Station 1, which was previously located in downtown Belgrade but is now near the airport, improves access and firefighter response times. It was a 63-year-old building erected by volunteers. The 1956 structure was not only cramped, dangerous and obsolete, but was showing signs of serious external and internal deterioration. The building’s façade had cracks at the bottom of the foundation and up the masonry walls on the outside of the building. Considering the construction era and construction type (unreinforced masonry) the facility was considered extremely susceptible to a seismic event, not an acceptable situation for an essential facility serving such a large contingency.

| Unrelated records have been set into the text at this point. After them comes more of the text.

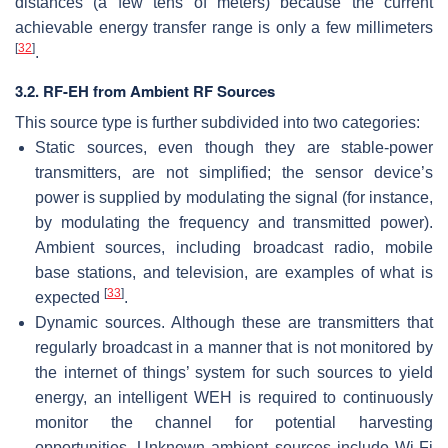
distances (a few tens of meters) because the current
achievable energy transfer range is only a few millimeters
[
32
]
.
3.2. RF-EH from Ambient RF Sources
This source type is further subdivided into two categories:
Static sources, even though they are stable-power
transmitters, are not simplified; the sensor device’s
power is supplied by modulating the signal (for instance,
by modulating the frequency and transmitted power).
Ambient sources, including broadcast radio, mobile
base stations, and television, are examples of what is
[
33
]
expected
.
Dynamic sources. Although these are transmitters that
regularly broadcast in a manner that is not monitored by
the internet of things’ system for such sources to yield
energy, an intelligent WEH is required to continuously
monitor the channel for potential harvesting
opportunities. Unknown ambient sources include Wi-Fi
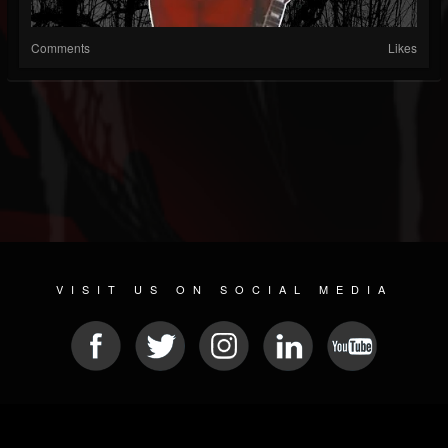
Comments
Likes
VISIT US ON SOCIAL MEDIA
© 2026 METAL DEVASTATION RADIO
SOCIAL MEDIA SOFTWARE
| POWERED BY
JAMROOM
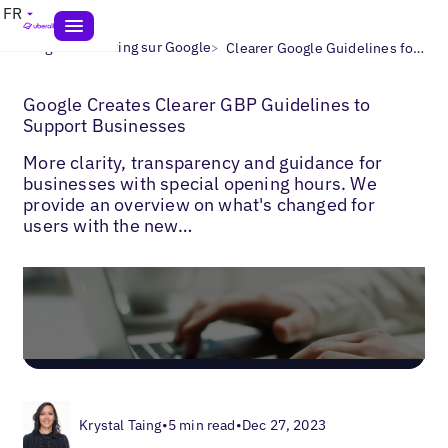
FR
>
>
Blogs
Marketing sur Google
Clearer Google Guidelines for Businesses
Google Creates Clearer GBP Guidelines to
Support Businesses
More clarity, transparency and guidance for
businesses with special opening hours. We
provide an overview on what's changed for
users with the new…
Krystal Taing
•
5 min read
•
Dec 27, 2023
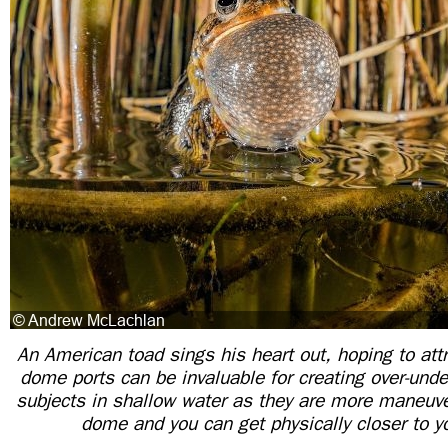
An American toad sings his heart out, hoping to att
dome ports can be invaluable for creating over-und
subjects in shallow water as they are more maneuve
dome and you can get physically closer to y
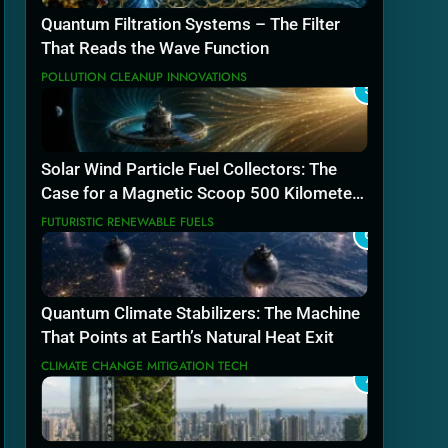
Quantum Filtration Systems – The Filter
That Reads the Wave Function
POLLUTION CLEANUP INNOVATIONS
5
Solar Wind Particle Fuel Collectors: The
Case for a Magnetic Scoop 500 Kilometers
Wide
FUTURISTIC RENEWABLE FUELS
6
Quantum Climate Stabilizers: The Machine
That Points at Earth’s Natural Heat Exit
CLIMATE CHANGE MITIGATION TECH
7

As an important community-centered and community-minded project, the owner wanted to purchase and fabricate materials from as many local suppliers and tradespeople as possible. In order to meet this goal, Morrison-Maierle’s structural design incorporated multiple system approaches (both lateral and vertical), various materials, unique geometries, specialized lateral load transfers across materials and systems, as well as provided considerations of differential systems movement. The station also includes a significant amount of exposed masonry that required extra effort and attention in both the design and construction phases.

This project is unique because it contains a separate decontamination building—the first and only one in the United States. Morrison-Maierle’s structural engineering design is now in the national spotlight as there have been numerous site visits and tours of this facility from design teams and firefighters throughout the country.